Grandaddy, “Way We Won't”, in https://www.youtube.com/watch?v=jRC1gwIdCe4
Somos juízes perenes? Para começar, a cada um compete o
julgamento de si próprio. Pode ser custoso, quando o julgamento se evade entre
a bruma onde as vergonhas se escondem. Nem a mais densa névoa consegue sacudir
do horizonte os lamentáveis episódios que nem arrependimentos mil conseguiriam
banir. Não adianta fazer de conta que não tiveram lugar. Não adianta fazer de
conta que não há um julgamento por fazer. Entrar em negação, não é solução. Ninguém
pode ter a exigência da perfeição, que não quadra com a condição humana. Afinal,
não se exige tanta coragem interior para juntar os factos num labéu de
autoacusação: os erros admitem-se, lamentam-se e, quando não é possível emendá-los,
cuida-se de atirar os dados para a mesa onde se joga o porvir.

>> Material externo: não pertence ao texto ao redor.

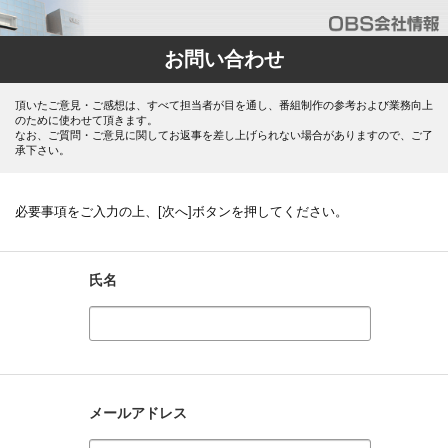
お問い合わせ
頂いたご意見・ご感想は、すべて担当者が目を通し、番組制作の参考および業務向上
のために使わせて頂きます。
なお、ご質問・ご意見に関してお返事を差し上げられない場合がありますので、ご了
承下さい。
必要事項をご入力の上、[次へ]ボタンを押してください。
氏名
メールアドレス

Quando damos conta, também nos sentamos no lugar de um
juiz que emite juízos de valor sobre os outros. Irrecusável, a tarefa. Podem alguns
chamar a si este papel numa prolixa e implacável atividade de julgamento dos
outros. Desconfio que preferem desviar as luzes para o que consideram os réus
de alguma coisa, porque fogem metodicamente do julgamento que se recusam a
praticar sobre si mesmos.
Fora desta soez condição, que se aproveita de um patológico
ato de autonegação, o julgamento dos outros pode aproveitar para meter o eu na
balança onde ele se sopesa. Em não sendo ilhas isoladas, sem continuidade com
os outros (mesmo os que pertencem à gente anónima, mas que se deita no banco
dos réus destes julgamentos), somos uma parte do que bebemos nos outros. Pelas boas
e pelas más influências que exteriorizam. Às vezes, vamos buscar um pedaço dos
outros quando julgamos que tamanha influência nos ajuda. Muitas vezes, falta a
humildade que inspira esta influência. De outras vezes, apanhamos um módico dos
outros para nos situarmos nos seus antípodas.
Em ambos os casos, temos de adestrar o pensamento e
abraçar alguma lucidez para os necessários julgamentos que deixam o raciocínio tirar
uma conclusão. Nem sempre o julgamento dos outros é uma desnecessidade. Só que, às vezes, é difícil
saber se através do julgamento dos outros estamos, em silêncio e em contínua
negação, a fazer o autojulgamento que recusamos fazer.